Community Research and Development Information Service - CORDIS

Traditional water conservation comeback

An in-depth look at water conservation around the Mediterranean basin in recent times and throughout history could inspire more modern water conservation methods today.
Traditional water conservation comeback
There are many modern advances that have helped us save precious water in previous decades, but sometimes the answer lies in the wisdom of traditional practices and time-tested philosophies. The EU-funded project 'Traditional water techniques: Cultural heritage for a sustainable future' (Shaduf) looked at classical Mediterranean practices for saving water. Through archaeological and historical records, as well as through current practices, the project documented different techniques and indigenous methods for saving water, reusing wastewater and irrigating land more effectively.
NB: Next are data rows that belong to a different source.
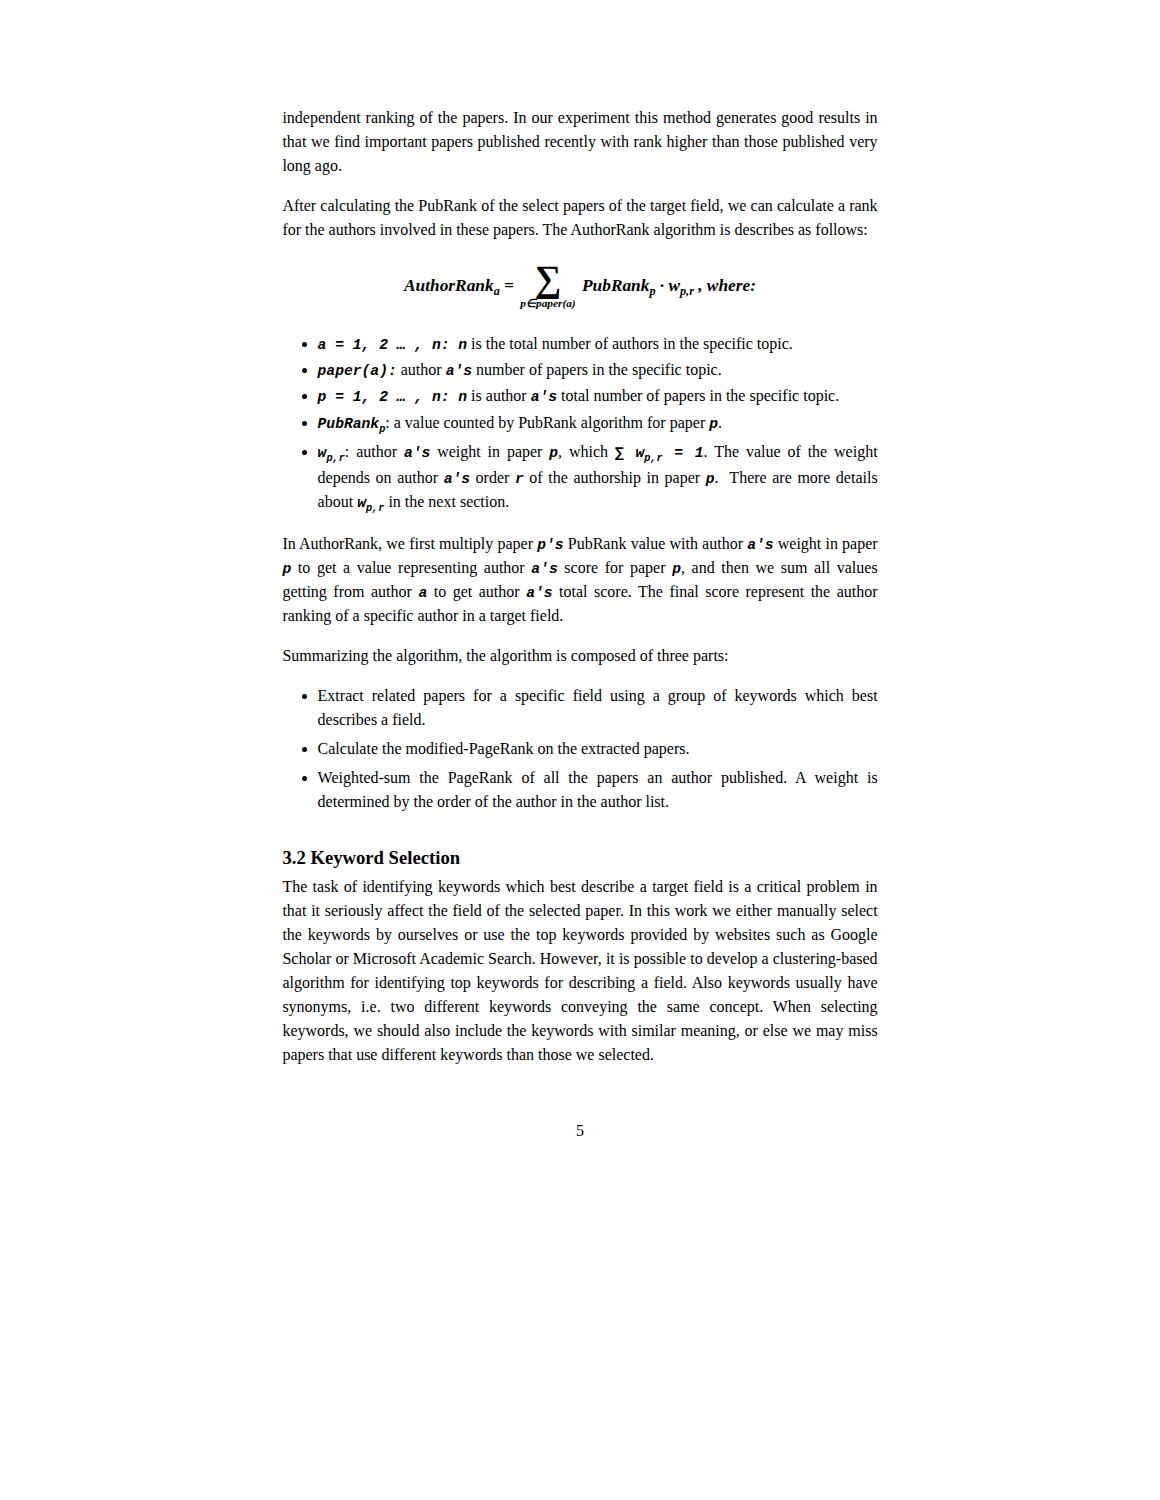independent ranking of the papers. In our experiment this method generates good results in that we find important papers published recently with rank higher than those published very long ago.
After calculating the PubRank of the select papers of the target field, we can calculate a rank for the authors involved in these papers. The AuthorRank algorithm is describes as follows:
AuthorRanka = ∑ p∈paper(a) PubRankp · wp,r , where:
a = 1, 2 … , n: n is the total number of authors in the specific topic.
paper(a): author a′s number of papers in the specific topic.
p = 1, 2 … , n: n is author a′s total number of papers in the specific topic.
PubRankp: a value counted by PubRank algorithm for paper p.
wp,r: author a′s weight in paper p, which ∑ wp,r = 1. The value of the weight depends on author a′s order r of the authorship in paper p. There are more details about wp,r in the next section.
In AuthorRank, we first multiply paper p′s PubRank value with author a′s weight in paper p to get a value representing author a′s score for paper p, and then we sum all values getting from author a to get author a′s total score. The final score represent the author ranking of a specific author in a target field.
Summarizing the algorithm, the algorithm is composed of three parts:
Extract related papers for a specific field using a group of keywords which best describes a field.
Calculate the modified-PageRank on the extracted papers.
Weighted-sum the PageRank of all the papers an author published. A weight is determined by the order of the author in the author list.
3.2 Keyword Selection
The task of identifying keywords which best describe a target field is a critical problem in that it seriously affect the field of the selected paper. In this work we either manually select the keywords by ourselves or use the top keywords provided by websites such as Google Scholar or Microsoft Academic Search. However, it is possible to develop a clustering-based algorithm for identifying top keywords for describing a field. Also keywords usually have synonyms, i.e. two different keywords conveying the same concept. When selecting keywords, we should also include the keywords with similar meaning, or else we may miss papers that use different keywords than those we selected.
5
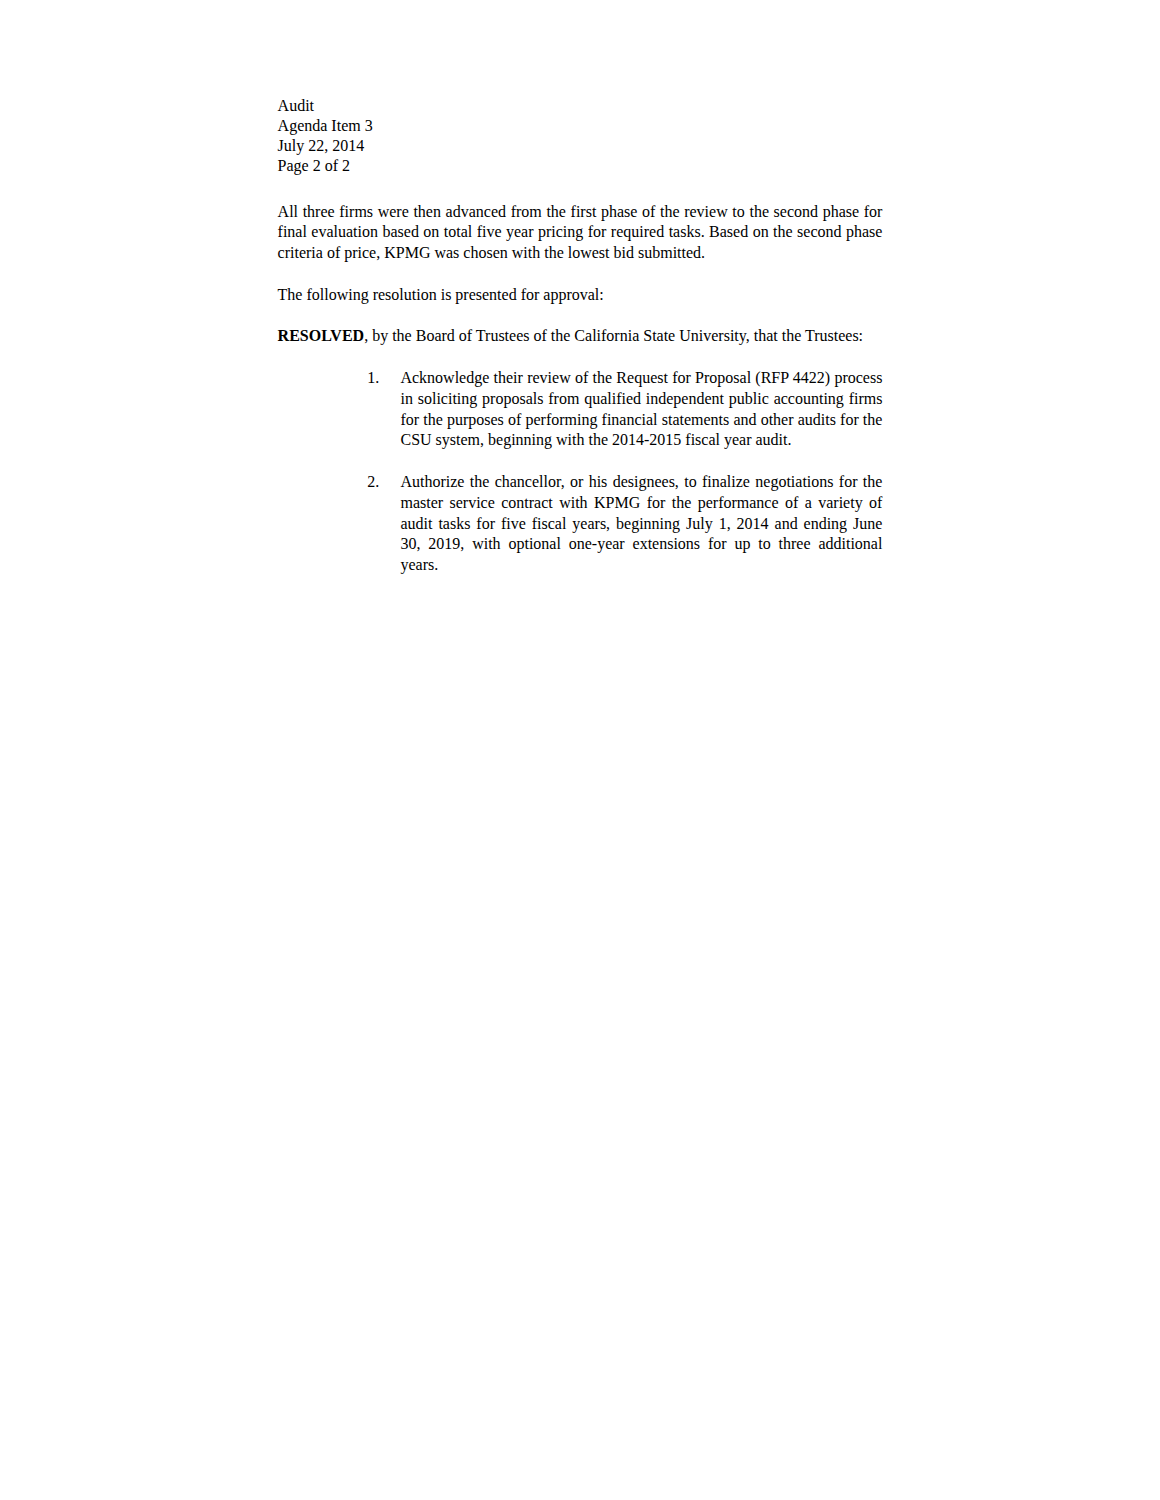Audit
Agenda Item 3
July 22, 2014
Page 2 of 2
All three firms were then advanced from the first phase of the review to the second phase for final evaluation based on total five year pricing for required tasks. Based on the second phase criteria of price, KPMG was chosen with the lowest bid submitted.
The following resolution is presented for approval:
RESOLVED, by the Board of Trustees of the California State University, that the Trustees:
Acknowledge their review of the Request for Proposal (RFP 4422) process in soliciting proposals from qualified independent public accounting firms for the purposes of performing financial statements and other audits for the CSU system, beginning with the 2014-2015 fiscal year audit.
Authorize the chancellor, or his designees, to finalize negotiations for the master service contract with KPMG for the performance of a variety of audit tasks for five fiscal years, beginning July 1, 2014 and ending June 30, 2019, with optional one-year extensions for up to three additional years.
Shaduf's ultimate goal was to improve water management and develop sustainable practices in the sector, in addition to raising awareness on water and wastewater issues in society through traditional knowledge. To achieve its objectives the project built a database on all concerned practices and outlined water catchment techniques in the region. Most importantly, it developed conservation and restoration strategies to revive these techniques and sustain or reintroduce their benefits.

This effort and other long-term actions that were proposed during the project have brought the Mediterranean region and its water-scarce areas one step closer to more available water. The techniques, databases and future initiatives may improve the livelihoods of numerous communities.